BORING UPWARD: Kerry’s stealth strategy: to win by default. Again.

FEDERALISM AND MARRIAGE: How can I believe that marriage is a fundamental civil right and yet allow for each state to decide for itself? It’s not an easy balance. But here’s my best shot at explaining the conflict.

BOOKS FOR SUMMER: I’ve been reading two great books these past couple weeks. I’m a little biased because they’re both written by old friends from Oxford days but that doesn’t mean they’re not worth checking out. John Micklethwait’s and Adrian Wooldridge’s “The Right Nation” is a really helpful, crisp, smart look at the conservative movement in America. I have a feeling that the phenomenon is past its peak but the past few decades are still worth remembering in lucid Economist-style prose. Then there’s Niall Ferguson’s latest, “Colossus,” an examination of the necessity and impossibility of American empire. Challenging, smart and essential. Everything Niall writes is.

AN EAGLE TWOFER

Socially liberal and fiscally conservative? Then same-sex marriage is a two-fer. According to an authoritative CBO report, allowing for marriage rights for gay couples would affect outlays “by less than $50 million a year in either direction through 2009 and reduce them by about $100 million to $200 million annually from 2010 through 2014.” Cut spending and advance civil rights. No wonder today’s Republicans are so opposed.
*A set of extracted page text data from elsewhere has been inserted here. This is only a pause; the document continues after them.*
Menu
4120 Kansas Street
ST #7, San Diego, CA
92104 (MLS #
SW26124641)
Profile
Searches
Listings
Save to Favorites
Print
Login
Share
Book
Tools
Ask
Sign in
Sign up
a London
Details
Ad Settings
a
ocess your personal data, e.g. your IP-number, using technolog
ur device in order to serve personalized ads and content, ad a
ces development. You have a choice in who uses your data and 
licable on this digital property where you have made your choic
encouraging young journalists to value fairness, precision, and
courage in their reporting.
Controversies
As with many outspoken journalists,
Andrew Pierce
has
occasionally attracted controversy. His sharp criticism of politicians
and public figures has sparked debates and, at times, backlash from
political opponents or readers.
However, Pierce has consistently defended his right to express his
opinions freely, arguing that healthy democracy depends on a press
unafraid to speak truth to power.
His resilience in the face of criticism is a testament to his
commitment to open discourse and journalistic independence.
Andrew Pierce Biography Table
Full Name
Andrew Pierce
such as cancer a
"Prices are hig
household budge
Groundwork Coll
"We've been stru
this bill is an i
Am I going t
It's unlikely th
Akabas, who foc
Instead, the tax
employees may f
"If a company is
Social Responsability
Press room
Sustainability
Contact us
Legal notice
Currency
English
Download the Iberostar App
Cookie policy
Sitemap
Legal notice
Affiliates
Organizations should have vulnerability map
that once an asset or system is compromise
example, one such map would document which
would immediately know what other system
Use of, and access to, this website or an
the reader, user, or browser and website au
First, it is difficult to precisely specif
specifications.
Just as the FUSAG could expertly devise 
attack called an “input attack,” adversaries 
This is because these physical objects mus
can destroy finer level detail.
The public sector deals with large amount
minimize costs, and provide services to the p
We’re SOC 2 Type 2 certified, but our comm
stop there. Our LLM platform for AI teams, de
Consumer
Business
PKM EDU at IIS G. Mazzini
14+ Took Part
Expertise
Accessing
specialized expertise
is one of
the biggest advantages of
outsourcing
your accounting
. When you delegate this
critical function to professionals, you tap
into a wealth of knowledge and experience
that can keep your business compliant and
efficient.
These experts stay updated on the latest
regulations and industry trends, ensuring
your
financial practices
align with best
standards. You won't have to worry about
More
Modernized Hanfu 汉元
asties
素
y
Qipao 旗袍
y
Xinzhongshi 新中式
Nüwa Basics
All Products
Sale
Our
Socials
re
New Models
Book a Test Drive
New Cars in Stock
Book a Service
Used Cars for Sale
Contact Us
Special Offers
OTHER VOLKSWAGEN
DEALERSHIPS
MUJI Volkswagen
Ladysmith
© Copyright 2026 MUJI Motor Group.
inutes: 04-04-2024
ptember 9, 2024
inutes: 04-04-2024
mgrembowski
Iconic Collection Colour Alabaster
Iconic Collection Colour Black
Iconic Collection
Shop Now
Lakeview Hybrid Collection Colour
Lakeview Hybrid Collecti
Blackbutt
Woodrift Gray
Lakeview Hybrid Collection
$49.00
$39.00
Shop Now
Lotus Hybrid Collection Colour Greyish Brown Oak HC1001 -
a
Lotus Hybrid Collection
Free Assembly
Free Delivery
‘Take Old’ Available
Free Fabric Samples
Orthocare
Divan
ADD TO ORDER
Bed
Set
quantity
NYT VERSUS NYT: “Stretching across four columns of the front page, the June 17 headline “Panel Finds No Qaeda-Iraq Tie; Describes a Wider Plot for 9/11” caused some readers, including Vice President Dick Cheney, to accuse The Times of “outrageous” (Cheney’s word) distortion of the 9/11 commission’s staff report. I don’t buy “outrageous,” but “distortion” works for me – specifically, the common newspaper crime of distortion by abbreviation. The staff report was largely concerned with attacks on United States soil, whereas the headline bore no such qualification. The headline also leaned on two of those words whose brevity makes them dear to all newsrooms: the resolute “no,” and the imprecise “tie.” Assistant managing editor Craig Whitney, who oversees the front page, argues that “tie” in the headline is “a correct shorthand summary” of the report’s conclusion that there appeared to be no “collaborative relationship” between Al Qaeda and Iraq. … Willful distortion? I don’t see it. Misstep? Sure. Is an apology needed, as Internet columnist Bob Kohn, one of the paper’s most forceful (and, often, most incisive) critics on the right, demanded by e-mail? No. Good reporting and careful presentation are what’s needed.” – Dan Okrent, New York Times obudsman, yesterday.

“First Vice chewed out The Times for accurately reporting that the 9/11 commission said there was no collaborative relationship between Saddam and Al Qaeda.” – Maureen Dowd, defending inaccuracy – quelle surprise! – yesterday.

KRISTOL ON THE NYT: A gently devastating analysis.